Cally is a bear. You can tell because she comes on stage in a head-to-toe bear suit and dances enthusiastically to Katy B. When she takes off the bear head and pops it over a red light, which glows unnervingly through the eyeholes, she stays in the suit. She is, uncompromisingly, a bear. But it wasn’t always like this.
This is the set-up for Eleanor Tindall’s gorgeous, hilarious, thrillingly weird one-woman play (Jacoba Williams, glowing and charismatic). Cally tells the story of her adolescence and young adulthood, flagging up important characters like any considerate raconteur: Jonathan Bolt, a heartthrob actor playing a TV detective that teenage Cally crushes on hard; Leah, a school friend; Carla, another school friend with whom Cally has complex emotional and sexual ties.
Tindall’s play has the energy of a stand-up comedy set and the brutal power of a confession.
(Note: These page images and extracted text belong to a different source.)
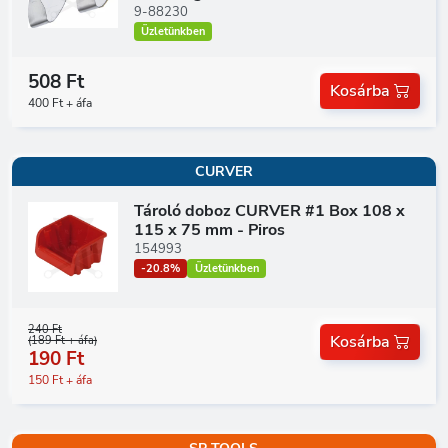
9-88230
Üzletünkben
508 Ft
Kosárba
400 Ft + áfa
CURVER
Tároló doboz CURVER #1 Box 108 x
115 x 75 mm - Piros
154993
-20.8%
Üzletünkben
240 Ft
Kosárba
(189 Ft + áfa)
190 Ft
150 Ft + áfa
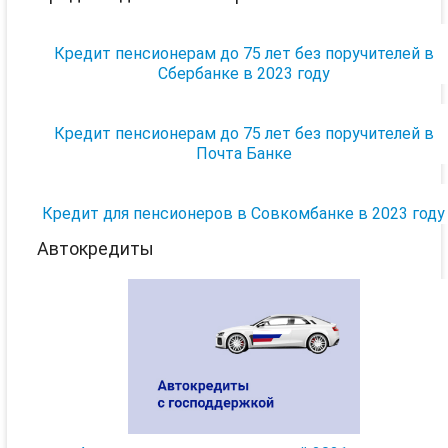
Кредит пенсионерам до 75 лет без поручителей в
Сбербанке в 2023 году
Кредит пенсионерам до 75 лет без поручителей в
Почта Банке
Кредит для пенсионеров в Совкомбанке в 2023 году
Автокредиты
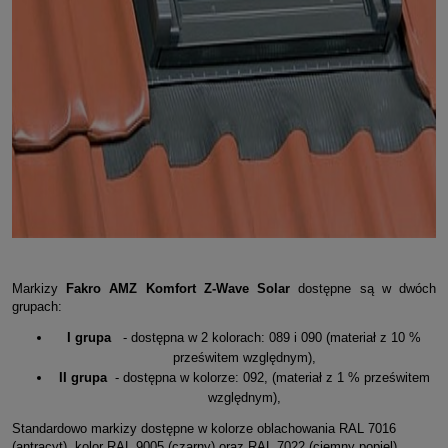
Markizy
Fakro
AMZ Komfort Z-Wave Solar
dostępne są w dwóch
grupach:
I grupa
- dostępna w 2 kolorach: 089 i 090 (materiał z 10 %
prześwitem względnym),
II grupa
- dostępna w kolorze: 092, (materiał z 1 % prześwitem
względnym),
Standardowo markizy dostępne w kolorze oblachowania RAL 7016
(antracyt), kolor RAL 9005 (czarny) oraz RAL 7022 (ciemny popiel)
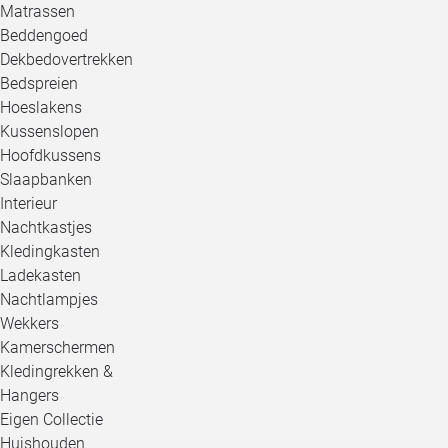
Matrassen
Beddengoed
Dekbedovertrekken
Bedspreien
Hoeslakens
Kussenslopen
Hoofdkussens
Slaapbanken
Interieur
Nachtkastjes
Kledingkasten
Ladekasten
Nachtlampjes
Wekkers
Kamerschermen
Kledingrekken &
Hangers
Eigen Collectie
Huishouden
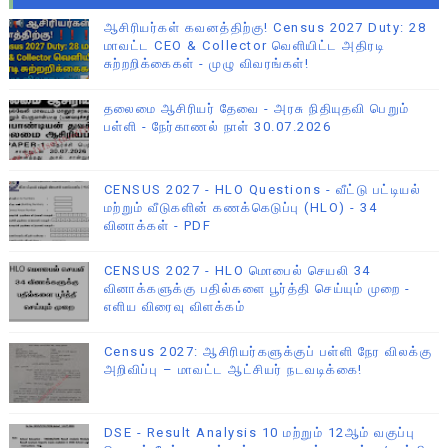
ஆசிரியர்கள் கவனத்திற்கு! Census 2027 Duty: 28
மாவட்ட CEO & Collector வெளியிட்ட அதிரடி
சுற்றறிக்கைகள் - முழு விவரங்கள்!
தலைமை ஆசிரியர் தேவை - அரசு நிதியுதவி பெறும்
பள்ளி - நேர்காணல் நாள் 30.07.2026
CENSUS 2027 - HLO Questions - வீட்டு பட்டியல்
மற்றும் வீடுகளின் கணக்கெடுப்பு (HLO) - 34
வினாக்கள் - PDF
CENSUS 2027 - HLO மொபைல் செயலி 34
வினாக்களுக்கு பதில்களை பூர்த்தி செய்யும் முறை -
எளிய விரைவு விளக்கம்
Census 2027: ஆசிரியர்களுக்குப் பள்ளி நேர விலக்கு
அறிவிப்பு – மாவட்ட ஆட்சியர் நடவடிக்கை!
DSE - Result Analysis 10 மற்றும் 12ஆம் வகுப்பு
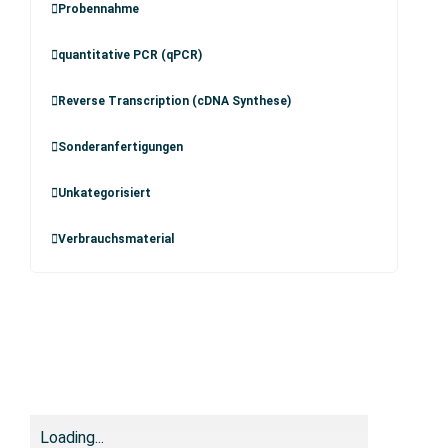
Probennahme
quantitative PCR (qPCR)
Reverse Transcription (cDNA Synthese)
Sonderanfertigungen
Unkategorisiert
Verbrauchsmaterial
Loading...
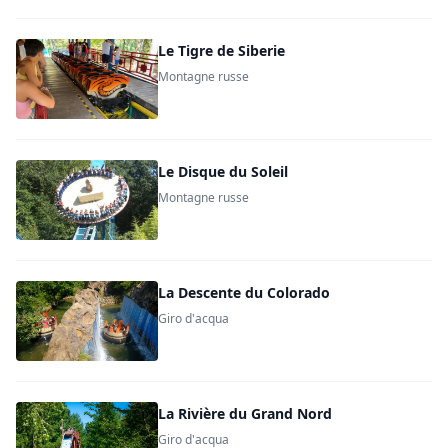
Le Tigre de Siberie
Montagne russe
Le Disque du Soleil
Montagne russe
La Descente du Colorado
Giro d'acqua
La Rivière du Grand Nord
Giro d'acqua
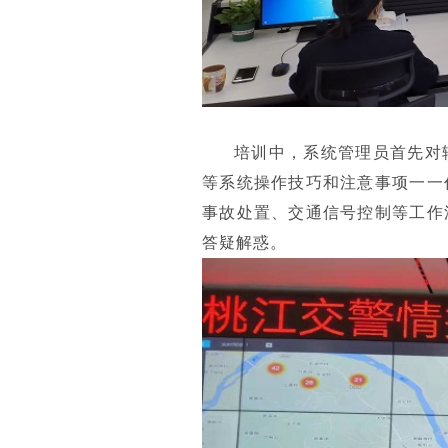
培训中，系统管理员首先对
等系统操作技巧和注意事项一一
事故处置、交通信号控制等工作
答疑解惑。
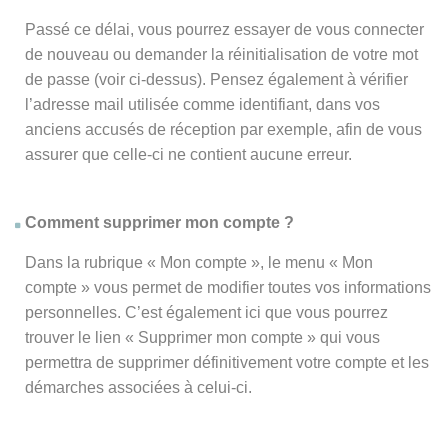
Passé ce délai, vous pourrez essayer de vous connecter
de nouveau ou demander la réinitialisation de votre mot
de passe (voir ci-dessus). Pensez également à vérifier
l’adresse mail utilisée comme identifiant, dans vos
anciens accusés de réception par exemple, afin de vous
assurer que celle-ci ne contient aucune erreur.
Comment supprimer mon compte ?
Dans la rubrique « Mon compte », le menu « Mon
compte » vous permet de modifier toutes vos informations
personnelles. C’est également ici que vous pourrez
trouver le lien « Supprimer mon compte » qui vous
permettra de supprimer définitivement votre compte et les
démarches associées à celui-ci.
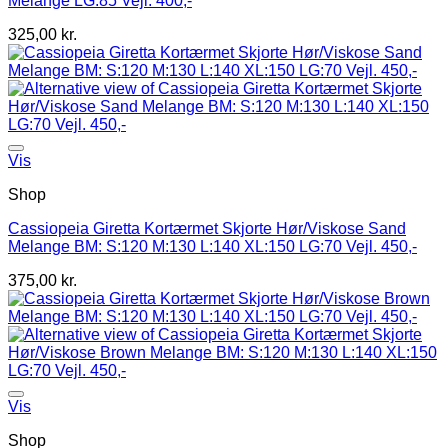
Melange LG:85 Vejl. 400,-
325,00
kr.
Vis
Shop
Cassiopeia Giretta Kortærmet Skjorte Hør/Viskose Sand
Melange BM: S:120 M:130 L:140 XL:150 LG:70 Vejl. 450,-
375,00
kr.
Vis
Shop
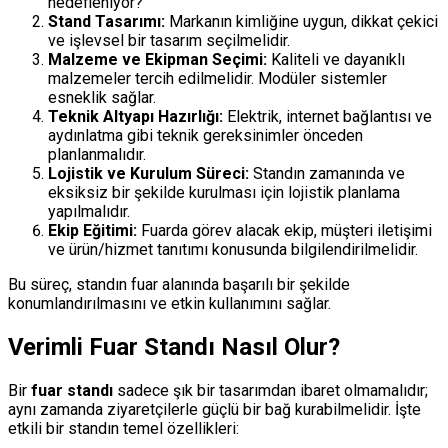
hedefleniyor?
Stand Tasarımı:
Markanın kimliğine uygun, dikkat çekici
ve işlevsel bir tasarım seçilmelidir.
Malzeme ve Ekipman Seçimi:
Kaliteli ve dayanıklı
malzemeler tercih edilmelidir. Modüler sistemler
esneklik sağlar.
Teknik Altyapı Hazırlığı:
Elektrik, internet bağlantısı ve
aydınlatma gibi teknik gereksinimler önceden
planlanmalıdır.
Lojistik ve Kurulum Süreci:
Standın zamanında ve
eksiksiz bir şekilde kurulması için lojistik planlama
yapılmalıdır.
Ekip Eğitimi:
Fuarda görev alacak ekip, müşteri iletişimi
ve ürün/hizmet tanıtımı konusunda bilgilendirilmelidir.
Bu süreç, standın fuar alanında başarılı bir şekilde
konumlandırılmasını ve etkin kullanımını sağlar.
Verimli Fuar Standı Nasıl Olur?
Bir
fuar standı
sadece şık bir tasarımdan ibaret olmamalıdır;
aynı zamanda ziyaretçilerle güçlü bir bağ kurabilmelidir. İşte
etkili bir standın temel özellikleri:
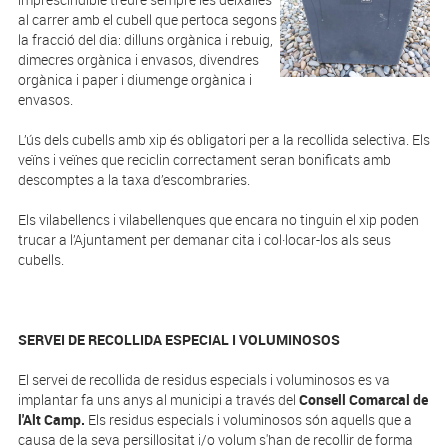
al carrer amb el cubell que pertoca segons
la fracció del dia: dilluns orgànica i rebuig,
dimecres orgànica i envasos, divendres
orgànica i paper i diumenge orgànica i
envasos.
L’ús dels cubells amb xip és obligatori per a la recollida selectiva. Els
veïns i veïnes que reciclin correctament seran bonificats amb
descomptes a la taxa d’escombraries.
Els vilabellencs i vilabellenques que encara no tinguin el xip poden
trucar a l’Ajuntament per demanar cita i col·locar-los als seus
cubells.
SERVEI DE RECOLLIDA ESPECIAL I VOLUMINOSOS
El servei de recollida de residus especials i voluminosos es va
implantar fa uns anys al municipi a través del
Consell Comarcal de
l'Alt Camp.
Els residus especials i voluminosos són aquells que a
causa de la seva persillositat i/o volum s'han de recollir de forma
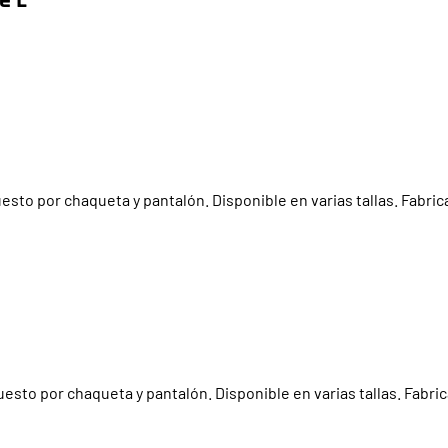
to por chaqueta y pantalón. Disponible en varias tallas. Fabrica
esto por chaqueta y pantalón. Disponible en varias tallas. Fabric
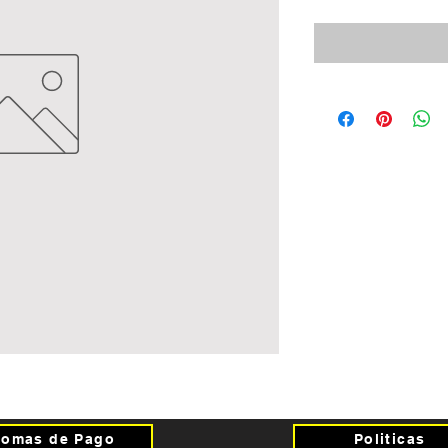
Fomas de Pago
Politicas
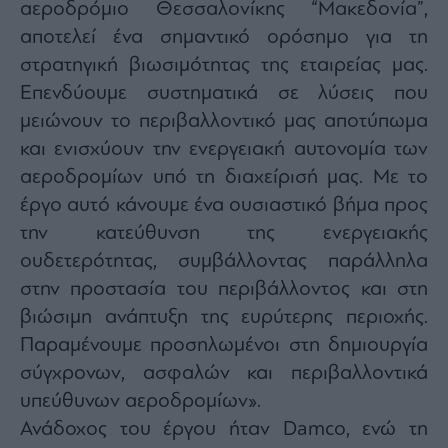
αεροδρόμιο Θεσσαλονίκης “Μακεδονία”,
αποτελεί ένα σημαντικό ορόσημο για τη
στρατηγική βιωσιμότητας της εταιρείας μας.
Επενδύουμε συστηματικά σε λύσεις που
μειώνουν το περιβαλλοντικό μας αποτύπωμα
και ενισχύουν την ενεργειακή αυτονομία των
αεροδρομίων υπό τη διαχείρισή μας. Με το
έργο αυτό κάνουμε ένα ουσιαστικό βήμα προς
την κατεύθυνση της ενεργειακής
ουδετερότητας, συμβάλλοντας παράλληλα
στην προστασία του περιβάλλοντος και στη
βιώσιμη ανάπτυξη της ευρύτερης περιοχής.
Παραμένουμε προσηλωμένοι στη δημιουργία
σύγχρονων, ασφαλών και περιβαλλοντικά
υπεύθυνων αεροδρομίων».
Ανάδοχος του έργου ήταν Damco, ενώ τη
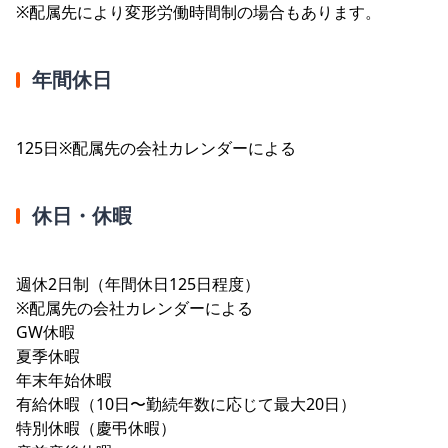
※配属先により変形労働時間制の場合もあります。
年間休日
125日※配属先の会社カレンダーによる
休日・休暇
週休2日制（年間休日125日程度）
※配属先の会社カレンダーによる
GW休暇
夏季休暇
年末年始休暇
有給休暇（10日〜勤続年数に応じて最大20日）
特別休暇（慶弔休暇）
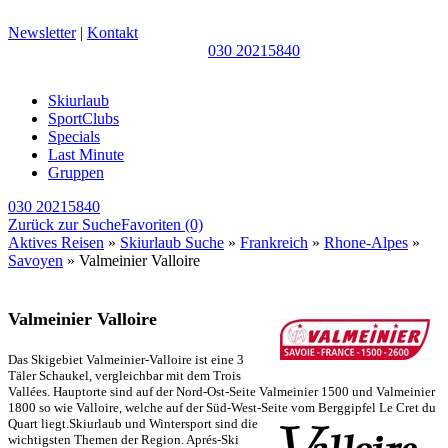
Newsletter
|
Kontakt
030 20215840
Skiurlaub
SportClubs
Specials
Last Minute
Gruppen
030 20215840
Zurück zur Suche
Favoriten
(0)
Aktives Reisen
»
Skiurlaub Suche
»
Frankreich
»
Rhone-Alpes
»
Savoyen
» Valmeinier Valloire
Valmeinier Valloire
Das Skigebiet Valmeinier-Valloire ist eine 3
Täler Schaukel, vergleichbar mit dem Trois
Vallées. Hauptorte sind auf der Nord-Ost-Seite Valmeinier 1500 und Valmeinier
1800 so wie Valloire, welche auf der Süd-West-Seite vom Berggipfel Le Cret du
Quart liegt.Skiurlaub und Wintersport sind
die
wichtigsten Themen der Region. Aprés-Ski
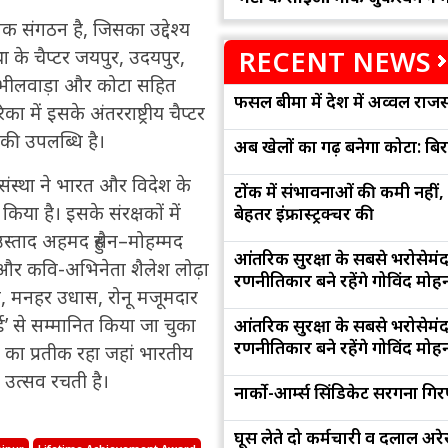
ृतिक संगठन है, जिसका उद्देश्य
RECENT NEWS
था के चैप्टर जयपुर, उदयपुर,
ई, भीलवाड़ा और कोटा सहित
फसल बीमा में देश में अव्वल राजस
 में इसके अंतरराष्ट्रीय चैप्टर
 की उपलब्धि है।
अब खेलों का गढ़ बनेगा कोटा: बि
ंस्था ने भारत और विदेश के
टोंक में संभावनाओं की कमी नहीं,
या है। इसके संरक्षकों में
बेहतर इंफ्रास्ट्रक्चर की
उस्ताद अहमद हुसैन–मोहम्मद
आंतरिक सुरक्षा के सबसे भरोसेमं
ि और कवि-अभिनेता शैलेश लोढ़ा
रणनीतिकार बने रहेंगे गोविंद मोह
ोटा, मनहर उधास, रोनू मजूमदार
’ से सम्मानित किया जा चुका
आंतरिक सुरक्षा के सबसे भरोसेमं
रणनीतिकार बने रहेंगे गोविंद मोह
ा का प्रतीक रहा जहां भारतीय
ा उत्सव रचती है।
नार्को-आर्म्स सिंडिकेट सरगना गिर
घूस लेते दो कर्मचारी व दलाल अरेस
Though Cally’s descriptions of puberty, desire, flat-sharing and female friendships are all incredibly funny, immense pain and love thrum through every anecdote. But when Cally meets the famous Bolt in a pub and succumbs to his charms, things take a darker, harder turn.
Spliced into Aneesha Srinivasan’s production are a number of strange sequences in which Cally is entirely bear, struggling under murky soundscapes and chiaroscuro lighting: wordless, fumbling and violent.
It is abundantly obvious that the bear is a metaphor – for depression, for loneliness – but the boldness of it, the sheer crazy Kafkaesque fact that Tindall presents it as this massive, clumsy metamorphosis, adds an exhilarating sense of surrealism. This is addictive watching.